En 1948, Léo Malet publie sous son nom, après La vie est dégueulasse et Le cinquième procédé, un troisième roman, Le dernier train d’Austerlitz. Il s’éloigne pour un temps de son détective vedette pour nous offrir une récréation autour des rapports d’un romancier avec son héro, entre autre.
1938, Jean Refreger est à la morgue pour reconnaître un corps. Même s’il n’en reste plus que le tronc, il identifie formellement la victime, Karl Verden, mais le juge chargé du dossier a également vu une autre personne l’ayant identifié comme quelqu’un d’autre. Le dossier semble dans une impasse et devant la réaction de Refreger, le magistrat lui conseille s’il tient vraiment à la vérité de mener lui-même l’enquête.

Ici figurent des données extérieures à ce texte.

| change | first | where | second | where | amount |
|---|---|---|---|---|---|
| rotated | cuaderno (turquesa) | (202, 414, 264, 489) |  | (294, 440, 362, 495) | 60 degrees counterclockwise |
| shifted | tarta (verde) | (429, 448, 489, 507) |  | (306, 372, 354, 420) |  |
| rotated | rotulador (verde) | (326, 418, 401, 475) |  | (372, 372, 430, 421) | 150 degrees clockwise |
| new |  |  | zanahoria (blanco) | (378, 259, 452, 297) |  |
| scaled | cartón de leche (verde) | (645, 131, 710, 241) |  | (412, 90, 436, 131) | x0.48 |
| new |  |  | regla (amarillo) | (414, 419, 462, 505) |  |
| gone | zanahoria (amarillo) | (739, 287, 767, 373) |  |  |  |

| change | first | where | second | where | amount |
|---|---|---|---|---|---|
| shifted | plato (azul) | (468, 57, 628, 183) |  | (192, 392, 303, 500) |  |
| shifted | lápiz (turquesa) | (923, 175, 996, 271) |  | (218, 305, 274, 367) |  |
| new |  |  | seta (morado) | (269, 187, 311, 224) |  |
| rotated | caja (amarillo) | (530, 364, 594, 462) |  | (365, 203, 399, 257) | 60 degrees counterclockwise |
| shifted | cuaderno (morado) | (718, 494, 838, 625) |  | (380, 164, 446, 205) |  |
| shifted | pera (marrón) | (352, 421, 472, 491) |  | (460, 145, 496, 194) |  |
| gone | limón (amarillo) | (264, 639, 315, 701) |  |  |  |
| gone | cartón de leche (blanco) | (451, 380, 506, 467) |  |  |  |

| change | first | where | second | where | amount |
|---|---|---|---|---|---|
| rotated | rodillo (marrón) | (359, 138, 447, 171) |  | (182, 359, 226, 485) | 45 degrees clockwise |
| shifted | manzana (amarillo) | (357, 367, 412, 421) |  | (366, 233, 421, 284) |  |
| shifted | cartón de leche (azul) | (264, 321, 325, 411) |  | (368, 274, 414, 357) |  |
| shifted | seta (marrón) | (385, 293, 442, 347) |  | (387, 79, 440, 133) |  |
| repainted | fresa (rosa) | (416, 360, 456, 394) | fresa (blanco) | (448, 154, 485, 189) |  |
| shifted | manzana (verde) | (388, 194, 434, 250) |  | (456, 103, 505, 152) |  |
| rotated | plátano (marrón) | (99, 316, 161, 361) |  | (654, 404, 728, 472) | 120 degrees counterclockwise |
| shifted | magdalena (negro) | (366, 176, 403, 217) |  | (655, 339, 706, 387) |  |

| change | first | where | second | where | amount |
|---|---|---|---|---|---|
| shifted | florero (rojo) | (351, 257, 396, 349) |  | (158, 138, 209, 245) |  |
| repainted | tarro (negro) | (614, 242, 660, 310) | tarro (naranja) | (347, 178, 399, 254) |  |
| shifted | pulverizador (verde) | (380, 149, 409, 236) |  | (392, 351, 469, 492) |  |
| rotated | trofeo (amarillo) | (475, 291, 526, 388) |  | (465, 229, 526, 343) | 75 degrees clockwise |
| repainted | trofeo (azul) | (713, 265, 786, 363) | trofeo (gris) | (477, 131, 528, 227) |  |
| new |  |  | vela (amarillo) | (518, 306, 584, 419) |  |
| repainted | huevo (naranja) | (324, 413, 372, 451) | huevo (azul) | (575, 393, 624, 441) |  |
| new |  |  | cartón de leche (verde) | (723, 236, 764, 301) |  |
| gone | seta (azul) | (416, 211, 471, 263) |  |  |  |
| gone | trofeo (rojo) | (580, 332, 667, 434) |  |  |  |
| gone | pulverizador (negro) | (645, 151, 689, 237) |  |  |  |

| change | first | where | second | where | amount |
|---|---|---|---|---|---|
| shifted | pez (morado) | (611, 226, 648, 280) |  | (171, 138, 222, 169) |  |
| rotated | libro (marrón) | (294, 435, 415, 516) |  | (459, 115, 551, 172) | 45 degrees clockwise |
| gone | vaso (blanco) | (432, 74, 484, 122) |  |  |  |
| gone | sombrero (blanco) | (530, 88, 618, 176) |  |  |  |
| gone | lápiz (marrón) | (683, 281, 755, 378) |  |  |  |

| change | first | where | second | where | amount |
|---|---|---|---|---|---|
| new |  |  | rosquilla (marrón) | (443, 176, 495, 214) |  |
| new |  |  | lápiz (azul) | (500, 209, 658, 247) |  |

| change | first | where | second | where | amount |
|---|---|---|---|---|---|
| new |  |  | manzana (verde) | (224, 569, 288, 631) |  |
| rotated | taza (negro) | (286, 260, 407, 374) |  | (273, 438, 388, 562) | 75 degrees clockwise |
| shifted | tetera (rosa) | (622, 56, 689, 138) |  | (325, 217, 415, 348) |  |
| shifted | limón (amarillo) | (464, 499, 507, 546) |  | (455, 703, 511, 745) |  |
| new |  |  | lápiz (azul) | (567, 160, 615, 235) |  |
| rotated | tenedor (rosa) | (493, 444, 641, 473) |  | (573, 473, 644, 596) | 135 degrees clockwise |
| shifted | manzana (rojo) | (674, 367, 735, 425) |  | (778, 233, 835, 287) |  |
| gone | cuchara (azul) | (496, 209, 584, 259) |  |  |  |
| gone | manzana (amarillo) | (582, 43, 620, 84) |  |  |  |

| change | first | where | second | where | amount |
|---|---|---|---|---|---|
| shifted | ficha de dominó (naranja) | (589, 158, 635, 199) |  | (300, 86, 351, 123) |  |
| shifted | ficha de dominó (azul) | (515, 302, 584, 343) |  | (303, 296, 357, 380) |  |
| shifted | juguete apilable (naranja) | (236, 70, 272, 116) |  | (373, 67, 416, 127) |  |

Quelques années plus tard, Refreger est en plein travail, l’écriture de son nouveau roman. Comme d’habitude, il en connaît déjà le titre, La Triple énigme d’Auteuil, mais découvre l’intrigue au fur et à mesure qu’il avance même s’il sait et s’est noté quelques éléments qu’il y intégrera. Tout cela est interrompu par l’arrivée d’une lettre de sa femme partie du côté du Loir-et-Cher, leur fils est malade et en ces temps de guerre finissante, nous sommes début août 1944, il est difficile de trouver des médicaments. Refreger décide de les acheter lui-même, mais il constate très vite que les envoyer sera délicat, la poste ne fonctionnant plus sereinement avec l’avancée des alliés et la débandade allemande. Il se résous à les amener lui-même. Pour cela, il lui faut d’abord taper quelques connaissances afin d’obtenir de quoi se payer le billet de train.
Renonçant au billet donné par Suzanne Bertin après que la conversation se soit transformée en dispute, il obtient un peu de Marcel Lepain à qui il doit pourtant déjà pas mal puis s’en va négocier avec son éditeur et parvient à prendre le dernier train au départ d’Austerltitz. Une fois installé, il nous apprend, puisque c’est lui le narrateur, qu’il a également voulu récupérer l’argent que lui devait Baratet mais qu’arrivé chez lui, c’est son cadavre qu’il a découvert. Poignardé dans le dos. Son périple en train, dans cette période troublée, ne se déroulant pas aussi paisiblement qu’en d’autres temps, quand le service public signifiait encore quelque chose, sans lien avec le bénéfice ou la rentabilité, détaché du capital, Refreger doit dormir dans une gare, cherchant le coin le plus calme, il tombe nez à nez, pour ainsi dire, avec le cadavre de Suzanne Bertin, tuée de plusieurs balles dans le dos, un tableau roulé à la main. Œuvre qui ressemble étonnamment à du Renoir.
De retour à Paris après quelques jours et dans l’ambiance de la libération, Refreger se voit proposer par son éditeur de mener l’enquête sur les assassinats qu’il a découverts. Ça pourrait faire un bouquin particulièrement intéressant. Etant donné l’avance qu’il lui propose, le romancier ne peut pas dire non… et c’est parti pour une aventure pleine de rebondissements, elle n’en manquait déjà pas, menée tambour battant, dans ce style vif qui est celui de Malet. On croise de faux-FFI, des trafiquants du marché noir, des flics qui ont été résistants, d’autres qui ont tenu la baraque, la Tour Pointue, en attendant des jours meilleurs, l’un d’entre eux dénommé Jules Magrenotte, presque l’homonyme d’un commissaire célèbre.
Malet s’amuse avec une intrigue qui pourrait être légère si elle ne prenait pas place à cette époque charnière, douloureuse. L’auteur en profite pour décrire une société en plein flou, déstabilisée, cherchant un nouvel équilibre après des années destructrices et délétères.
Malet joue avec l’époque pour construire une intrigue somme toute classique, se coltinant avec les travers inavouables de son époque.
Un roman curieux… dans lequel il s’amuse aussi de son image, celle d’un auteur se prenant tout à coup pour le personnage qu’il a créé, Bill Lantelme en l’occurrence, avatar improbable d’un Nestor Burma. Il s’amuse aussi de lui-même en donnant comme patronyme à son personnage central celui de l’un des pseudos sous lesquels il écrit encore à l’époque des romans qu’il ne veut pas signer Léo Malet. Patronyme quasiment identique, à une syllabe près, de celui du personnage central du premier volet de sa “trilogie noire”, La vie est dégueulasse.
Roman curieux qui se lit facilement, rapidement, et permet de passer un moment agréable, divertissant.
L’année suivante, Malet renoue avec Burma et Gros plan du macchabée puis s’en éloigne le temps d’un roman, Le soleil n’est pas pour nous, deuxième opus de sa trilogie noire, avant d’y revenir avec Les paletots sans manches.